● Extracted data
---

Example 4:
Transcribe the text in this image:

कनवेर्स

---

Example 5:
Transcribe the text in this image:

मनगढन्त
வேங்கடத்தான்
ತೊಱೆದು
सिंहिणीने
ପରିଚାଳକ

● What to do
Output the entire data exactly, line for line.

● Answer area
---

Example 4:
Transcribe the text in this image:

कनवेर्स

---

Example 5:
Transcribe the text in this image:

मनगढन्त
வேங்கடத்தான்
ತೊಱೆದು
सिंहिणीने
ପରିଚାଳକ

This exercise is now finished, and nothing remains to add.